Oil prices jumped on Wednesday, rebounding from a bad Tuesday, which many thought spelled the end of the recovery.
West Texas Intermediate (WTI) Crude oil was at $38.91 (£26.95) as of 8:25 AM GMT, up 2.4% from a low of $37.99 the evening before.
Brent crude oil managed to go above the $40 mark at $40.38 (£27.97), up 2.3% from $39.54 16 hours ago.
The rebound is being put down to the Asian markets, who were pleased with a less than expected build in crude oil stockpiles according to Reuters.
It seems the industry is also waiting to see just how much stockpiles have built up.
“There’s a little bit of steadying in oil prices in the Asian time zone. The predominant attitude is one of wait-and-see until the Energy Information Administration [EIA] inventory figures come out,” said Ric Spooner, chief market analyst at Sydney’s CMC Markets.

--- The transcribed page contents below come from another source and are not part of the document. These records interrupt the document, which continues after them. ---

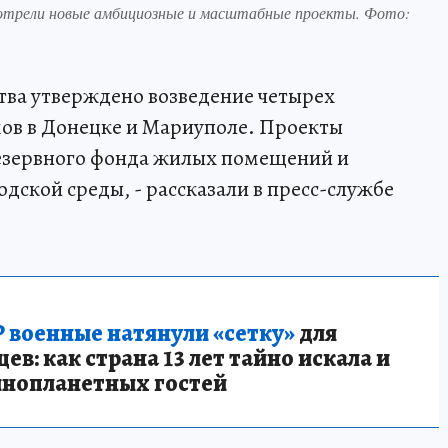
отрели новые амбициозные и масштабные проекты. Фото:
тва утверждено возведение четырех
в в Донецке и Мариуполе. Проекты
езервного фонда жилых помещений и
дской среды, - рассказали в пресс-службе
 военные натянули «сетку»
для
в: как страна 13 лет тайно искала и
инопланетных гостей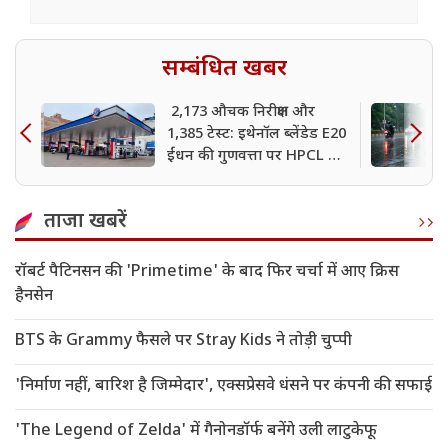
सम्बंधित खबर
2,173 औचक निरीक्षण और
1,385 टेस्ट: इथेनॉल ब्लेंडेड E20
ईंधन की गुणवत्ता पर HPCL का
बड़ा दावा
ताजा खबरें
रॉबर्ट पैटिनसन की 'Primetime' के बाद फिर चर्चा में आए क्रिस
हैनसेन
BTS के Grammy फैसले पर Stray Kids ने तोड़ी चुप्पी
'निर्माण नहीं, बारिश है जिम्मेदार', एक्सप्रेसवे धंसने पर कंपनी की सफाई
'The Legend of Zelda' में गैनोनडॉर्फ बनेंगे उली लाटुकेफू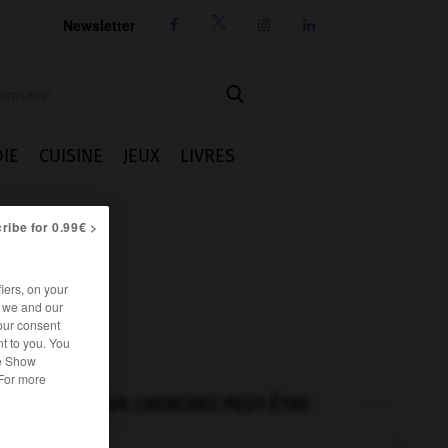
Newsletter




IE
CUISINE
JEUX
LIVRES
ribe for 0.99€ >
iers, on your
r we and our
our consent
t to you. You
he Show
 For more
VOUS CHERCHEZ PEUT-ÊTRE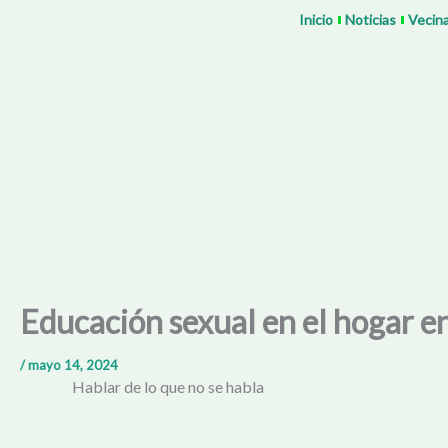
Ir
Inicio
Noticias
Vecin
al
contenido
Educación sexual en el hogar 
/
mayo 14, 2024
Hablar de lo que no se habla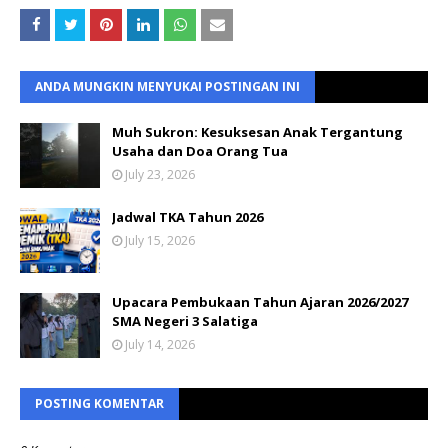
ANDA MUNGKIN MENYUKAI POSTINGAN INI
Muh Sukron: Kesuksesan Anak Tergantung
Usaha dan Doa Orang Tua
July 23, 2026
Jadwal TKA Tahun 2026
July 15, 2026
Upacara Pembukaan Tahun Ajaran 2026/2027
SMA Negeri 3 Salatiga
July 14, 2026
POSTING KOMENTAR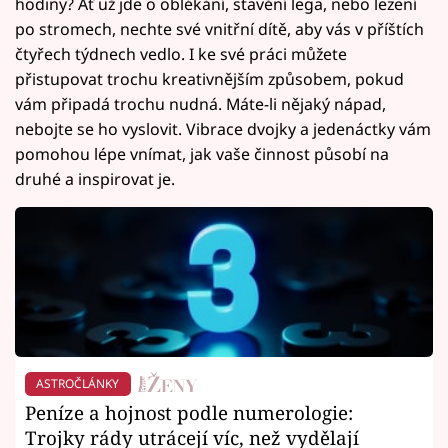
hodiny? Ať už jde o oblékání, stavění lega, nebo lezení
po stromech, nechte své vnitřní dítě, aby vás v příštích
čtyřech týdnech vedlo. I ke své práci můžete
přistupovat trochu kreativnějším způsobem, pokud
vám připadá trochu nudná. Máte-li nějaký nápad,
nebojte se ho vyslovit. Vibrace dvojky a jedenáctky vám
pomohou lépe vnímat, jak vaše činnost působí na
druhé a inspirovat je.
ASTROČLÁNKY
Peníze a hojnost podle numerologie:
Trojky rády utrácejí víc, než vydělají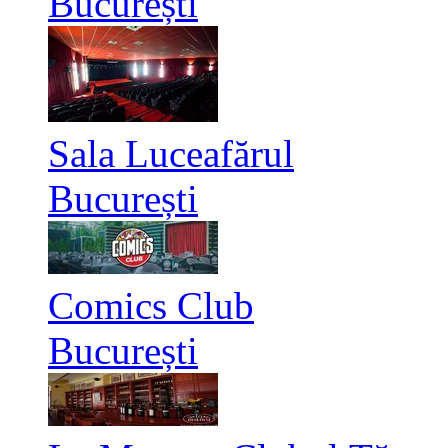
București
Sala Luceafărul
București
Comics Club
București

This means the price rebound may not last for long, as the EIA figures are expected to show a 3.3 million barrel buildup, a record high for the seventh straight week.
This chart shows the small rise of WTI crude oil on Wednesday morning:
Brent crude oil also rose at a similar rate, though it currently stands at a higher price:
Meanwhile, CNBC reports that the oversupply issue could get worse as Kuwait and Saudi Arabia said on Tuesday that they would
resume production at the jointly operated Khafji field, which had been producing between 280,000 and 300,000 barrels per day back in 2014.
OPEC and other major oil suppliers, including Russia, are due to meet in Qatar on April 17 to discuss the oversupply crisis and potential price freezes.